- TASK OBJECTIVE -
In the answer, each entry below appears exactly as given, and no picture appears at all.

- RECORDS FOR PROCESSING -
•••

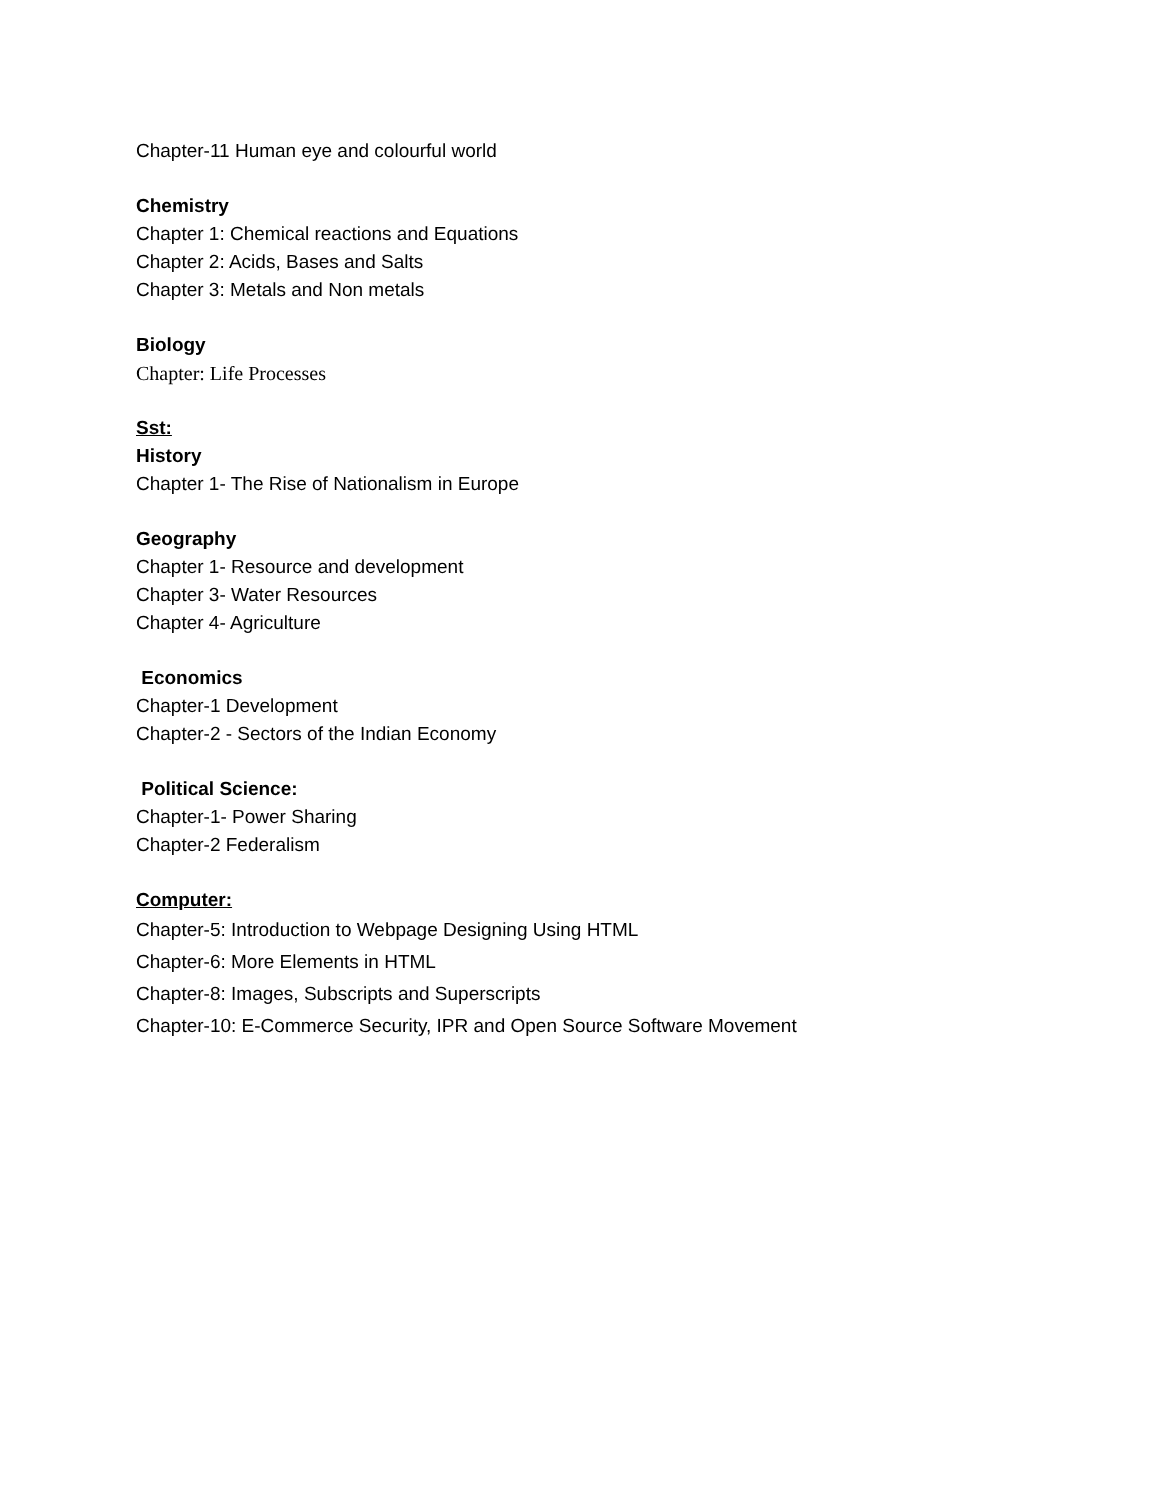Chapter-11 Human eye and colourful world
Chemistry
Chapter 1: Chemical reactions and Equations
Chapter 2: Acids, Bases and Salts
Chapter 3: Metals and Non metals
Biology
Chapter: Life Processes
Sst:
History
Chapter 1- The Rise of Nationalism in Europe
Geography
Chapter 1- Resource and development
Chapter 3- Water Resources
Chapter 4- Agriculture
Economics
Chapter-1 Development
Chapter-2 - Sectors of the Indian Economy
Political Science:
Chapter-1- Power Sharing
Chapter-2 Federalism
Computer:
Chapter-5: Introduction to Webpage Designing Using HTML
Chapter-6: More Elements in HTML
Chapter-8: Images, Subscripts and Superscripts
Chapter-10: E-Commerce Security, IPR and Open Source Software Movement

•••

- EXERCISE RESULT -
Chapter-11 Human eye and colourful world
Chemistry
Chapter 1: Chemical reactions and Equations
Chapter 2: Acids, Bases and Salts
Chapter 3: Metals and Non metals
Biology
Chapter: Life Processes
Sst:
History
Chapter 1- The Rise of Nationalism in Europe
Geography
Chapter 1- Resource and development
Chapter 3- Water Resources
Chapter 4- Agriculture
Economics
Chapter-1 Development
Chapter-2 - Sectors of the Indian Economy
Political Science:
Chapter-1- Power Sharing
Chapter-2 Federalism
Computer:
Chapter-5: Introduction to Webpage Designing Using HTML
Chapter-6: More Elements in HTML
Chapter-8: Images, Subscripts and Superscripts
Chapter-10: E-Commerce Security, IPR and Open Source Software Movement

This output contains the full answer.